福沢諭吉は述べていた

 

 

 

 徳川幕政から薩長の新政府になった明治二年、福沢諭吉専制政治について書いているのに驚く。濱野成秋の著書で知った。

 

 諭吉は、「モナルキ」、すなわち「立君」という論を書いた。専制君主政治はどんなに国を難渋させるか。原文を現代語に変える。

 「立君とは、一人の君を立てて、国を支配することである。イギリス、フランス、ロシアなど多くの立君の国がある。その政体には二種類ある。一つは『定律立君』という。君主一人が政治を行うのではなく、国の中に議事院(議会)という評定所を開き、選挙によって人物を選び、法律を定め、掟を設け、君主も掟を破ることができないようにした国である。君主がおごりをきわめ、みだりに戦を起こして民にそのつけを負わせるようなことは議事院が許さない。このような国は、君主の威権ははなはだ弱く、国を先にして、君主を後にするやり方である。イギリス、オランダ、イスパニアがそのような国である。

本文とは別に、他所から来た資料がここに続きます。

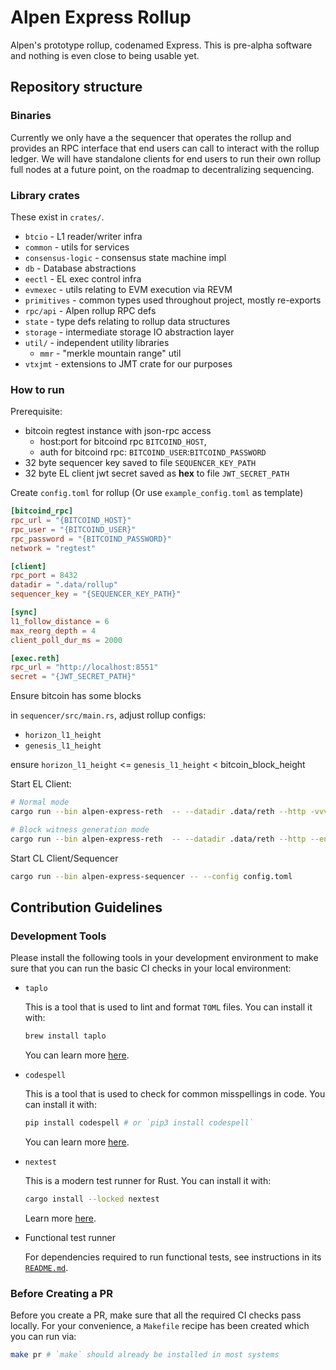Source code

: # Alpen Express Rollup

Alpen's prototype rollup, codenamed Express. This is pre-alpha software and
nothing is even close to being usable yet.

## Repository structure

### Binaries

Currently we only have a the sequencer that operates the rollup and provides
an RPC interface that end users can call to interact with the rollup ledger.
We will have standalone clients for end users to run their own rollup full nodes
at a future point, on the roadmap to decentralizing sequencing.

### Library crates

These exist in `crates/`.

* `btcio` - L1 reader/writer infra
* `common` - utils for services
* `consensus-logic` - consensus state machine impl
* `db` - Database abstractions
* `eectl` - EL exec control infra
* `evmexec` - utils relating to EVM execution via REVM
* `primitives` - common types used throughout project, mostly re-exports
* `rpc/api` - Alpen rollup RPC defs
* `state` - type defs relating to rollup data structures
* `storage` - intermediate storage IO abstraction layer
* `util/` - independent utility libraries
  * `mmr` - "merkle mountain range" util
* `vtxjmt` - extensions to JMT crate for our purposes

### How to run

Prerequisite: 
  * bitcoin regtest instance with json-rpc access
    * host:port for bitcoind rpc `BITCOIND_HOST`, 
    * auth for bitcoind rpc: `BITCOIND_USER`:`BITCOIND_PASSWORD`
  * 32 byte sequencer key saved to file `SEQUENCER_KEY_PATH`
  * 32 byte EL client jwt secret saved as **hex** to file `JWT_SECRET_PATH`

Create `config.toml` for rollup (Or use `example_config.toml` as template)

```toml
[bitcoind_rpc]
rpc_url = "{BITCOIND_HOST}"
rpc_user = "{BITCOIND_USER}"
rpc_password = "{BITCOIND_PASSWORD}"
network = "regtest"

[client]
rpc_port = 8432
datadir = ".data/rollup"
sequencer_key = "{SEQUENCER_KEY_PATH}"

[sync]
l1_follow_distance = 6
max_reorg_depth = 4
client_poll_dur_ms = 2000

[exec.reth]
rpc_url = "http://localhost:8551"
secret = "{JWT_SECRET_PATH}"
```

Ensure bitcoin has some blocks

in `sequencer/src/main.rs`, adjust rollup configs: 
  * `horizon_l1_height` 
  * `genesis_l1_height` 

ensure `horizon_l1_height` <= `genesis_l1_height` < bitcoin_block_height

Start EL Client:

```sh
# Normal mode
cargo run --bin alpen-express-reth  -- --datadir .data/reth --http -vvvv

# Block witness generation mode
cargo run --bin alpen-express-reth  -- --datadir .data/reth --http --enable-witness-gen -vvvv
```

Start CL Client/Sequencer

```sh
cargo run --bin alpen-express-sequencer -- --config config.toml
```

## Contribution Guidelines

### Development Tools

Please install the following tools in your development environment to make sure that
you can run the basic CI checks in your local environment:

- `taplo`

  This is a tool that is used to lint and format `TOML` files. You can install it with:
  
  ```bash
  brew install taplo
  ```
  
  You can learn more [here](https://taplo.tamasfe.dev/cli/installation/binary.html).

- `codespell`

  This is a tool that is used to check for common misspellings in code. You can install it with:
  
  ```bash
  pip install codespell # or `pip3 install codespell`
  ```
  
  You can learn more [here](https://github.com/codespell-project/codespell).

- `nextest`

  This is a modern test runner for Rust. You can install it with:
  
  ```bash
  cargo install --locked nextest
  ```
  
  Learn more [here](https://nexte.st).

- Functional test runner

  For dependencies required to run functional tests, see instructions in its [`README.md`](./functional-tests/README.md).

### Before Creating a PR

Before you create a PR, make sure that all the required CI checks pass locally.
For your convenience, a `Makefile` recipe has been created which you can run via:

```bash
make pr # `make` should already be installed in most systems
```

 もう一つのモナルキは、独裁立君であり、君主が一人で勝手次第に政治を行い、国民の生命も君主のものであるという。君主に背けば罪なき者をも殺すことがある。国民の財産も君主のものであると言い、税金も財産も君主のものだと取り立て、罪におとしいれたりする。すべて自分一人の考えで、天下を自分のものにする。ロシア、トルコ、カラ(中国)のような国である。そのような国では、君主が賢明であれば、よく考えて政治を行うこともあるが、増長すると国民の難渋はたいへんなものになる。」

 

 あの明治の初めに、このような論を福沢諭吉は書いていた。だがこの考えは軽視され、うとんじられ、危険視され、その後の日本の過ちとなっていった。